===== Supplied entries =====
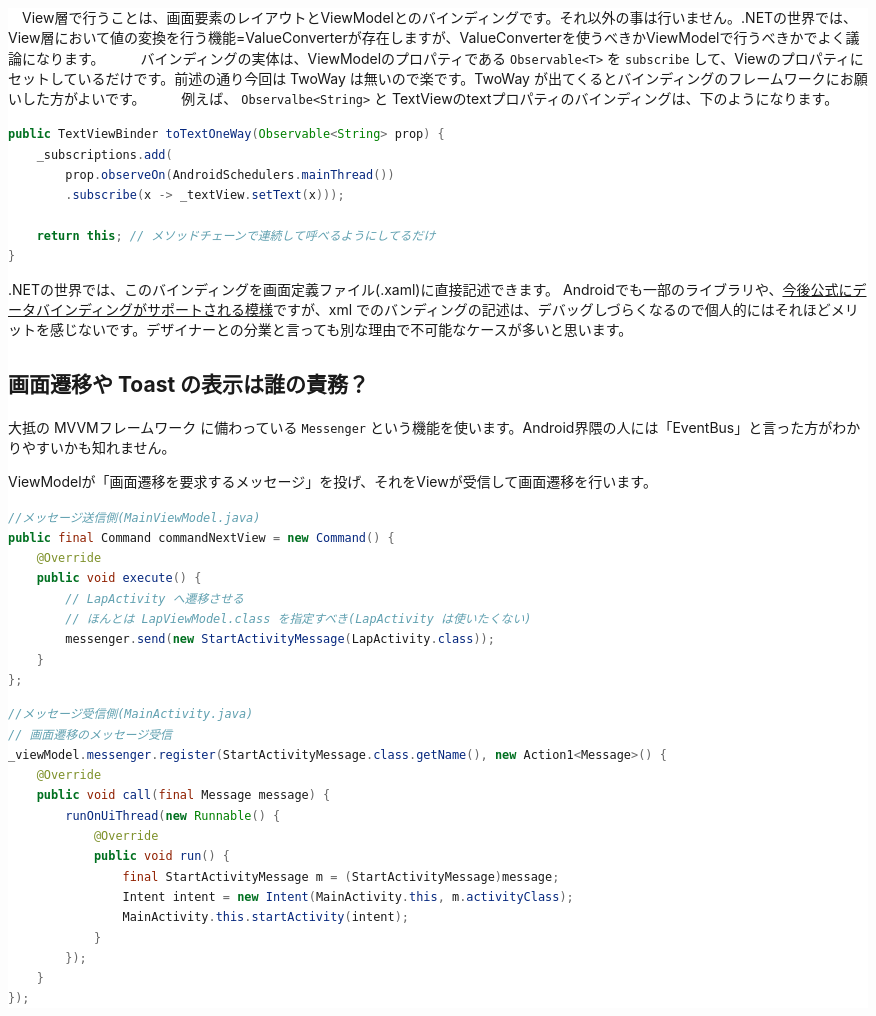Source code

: 　View層で行うことは、画面要素のレイアウトとViewModelとのバインディングです。それ以外の事は行いません。.NETの世界では、View層において値の変換を行う機能=ValueConverterが存在しますが、ValueConverterを使うべきかViewModelで行うべきかでよく議論になります。
　
　バインディングの実体は、ViewModelのプロパティである ``Observable<T>`` を ``subscribe`` して、Viewのプロパティにセットしているだけです。前述の通り今回は TwoWay は無いので楽です。TwoWay が出てくるとバインディングのフレームワークにお願いした方がよいです。
　
　例えば、 ``Observalbe<String>`` と TextViewのtextプロパティのバインディングは、下のようになります。

```java
public TextViewBinder toTextOneWay(Observable<String> prop) {
    _subscriptions.add(
        prop.observeOn(AndroidSchedulers.mainThread())
        .subscribe(x -> _textView.setText(x)));

    return this; // メソッドチェーンで連続して呼べるようにしてるだけ
}
```

.NETの世界では、このバインディングを画面定義ファイル(.xaml)に直接記述できます。
Androidでも一部のライブラリや、[今後公式にデータバインディングがサポートされる模様](http://developer.android.com/intl/ja/tools/data-binding/guide.html)ですが、xml でのバンディングの記述は、デバッグしづらくなるので個人的にはそれほどメリットを感じないです。デザイナーとの分業と言っても別な理由で不可能なケースが多いと思います。

## 画面遷移や Toast の表示は誰の責務？

大抵の MVVMフレームワーク に備わっている ``Messenger`` という機能を使います。Android界隈の人には「EventBus」と言った方がわかりやすいかも知れません。

ViewModelが「画面遷移を要求するメッセージ」を投げ、それをViewが受信して画面遷移を行います。

```java 
//メッセージ送信側(MainViewModel.java)
public final Command commandNextView = new Command() {
    @Override
    public void execute() {
        // LapActivity へ遷移させる
        // ほんとは LapViewModel.class を指定すべき(LapActivity は使いたくない)
        messenger.send(new StartActivityMessage(LapActivity.class));
    }
};
```

```java 
//メッセージ受信側(MainActivity.java)
// 画面遷移のメッセージ受信
_viewModel.messenger.register(StartActivityMessage.class.getName(), new Action1<Message>() {
    @Override
    public void call(final Message message) {
        runOnUiThread(new Runnable() {
            @Override
            public void run() {
                final StartActivityMessage m = (StartActivityMessage)message;
                Intent intent = new Intent(MainActivity.this, m.activityClass);
                MainActivity.this.startActivity(intent);
            }
        });
    }
});
```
=====
Your task:
Everything in the material except the pictures should be output verbatim.

Answer box:
Source code

: 　View層で行うことは、画面要素のレイアウトとViewModelとのバインディングです。それ以外の事は行いません。.NETの世界では、View層において値の変換を行う機能=ValueConverterが存在しますが、ValueConverterを使うべきかViewModelで行うべきかでよく議論になります。
　
　バインディングの実体は、ViewModelのプロパティである ``Observable<T>`` を ``subscribe`` して、Viewのプロパティにセットしているだけです。前述の通り今回は TwoWay は無いので楽です。TwoWay が出てくるとバインディングのフレームワークにお願いした方がよいです。
　
　例えば、 ``Observalbe<String>`` と TextViewのtextプロパティのバインディングは、下のようになります。

```java
public TextViewBinder toTextOneWay(Observable<String> prop) {
    _subscriptions.add(
        prop.observeOn(AndroidSchedulers.mainThread())
        .subscribe(x -> _textView.setText(x)));

    return this; // メソッドチェーンで連続して呼べるようにしてるだけ
}
```

.NETの世界では、このバインディングを画面定義ファイル(.xaml)に直接記述できます。
Androidでも一部のライブラリや、[今後公式にデータバインディングがサポートされる模様](http://developer.android.com/intl/ja/tools/data-binding/guide.html)ですが、xml でのバンディングの記述は、デバッグしづらくなるので個人的にはそれほどメリットを感じないです。デザイナーとの分業と言っても別な理由で不可能なケースが多いと思います。

## 画面遷移や Toast の表示は誰の責務？

大抵の MVVMフレームワーク に備わっている ``Messenger`` という機能を使います。Android界隈の人には「EventBus」と言った方がわかりやすいかも知れません。

ViewModelが「画面遷移を要求するメッセージ」を投げ、それをViewが受信して画面遷移を行います。

```java 
//メッセージ送信側(MainViewModel.java)
public final Command commandNextView = new Command() {
    @Override
    public void execute() {
        // LapActivity へ遷移させる
        // ほんとは LapViewModel.class を指定すべき(LapActivity は使いたくない)
        messenger.send(new StartActivityMessage(LapActivity.class));
    }
};
```

```java 
//メッセージ受信側(MainActivity.java)
// 画面遷移のメッセージ受信
_viewModel.messenger.register(StartActivityMessage.class.getName(), new Action1<Message>() {
    @Override
    public void call(final Message message) {
        runOnUiThread(new Runnable() {
            @Override
            public void run() {
                final StartActivityMessage m = (StartActivityMessage)message;
                Intent intent = new Intent(MainActivity.this, m.activityClass);
                MainActivity.this.startActivity(intent);
            }
        });
    }
});
```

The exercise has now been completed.